▶ GIVEN DATA:
# # # #

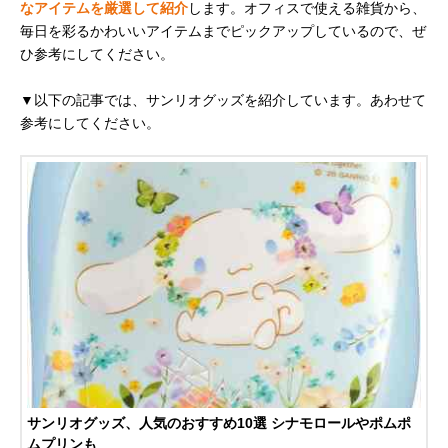
なアイテムを厳選して紹介
します。オフィスで使える雑貨から、
毎日を彩るかわいいアイテムまでピックアップしているので、ぜ
ひ参考にしてください。
▼以下の記事では、サンリオグッズを紹介しています。あわせて
参考にしてください。
サンリオグッズ、人気のおすすめ10選 シナモロールやポムポ
ムプリンも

# # # #

▶ WHAT YOU SHOULD DO:
Please print every line of text from the records above, unchanged and in the same order, and leave the pictures out.

▶ REPLY:
なアイテムを厳選して紹介
します。オフィスで使える雑貨から、
毎日を彩るかわいいアイテムまでピックアップしているので、ぜ
ひ参考にしてください。
▼以下の記事では、サンリオグッズを紹介しています。あわせて
参考にしてください。
サンリオグッズ、人気のおすすめ10選 シナモロールやポムポ
ムプリンも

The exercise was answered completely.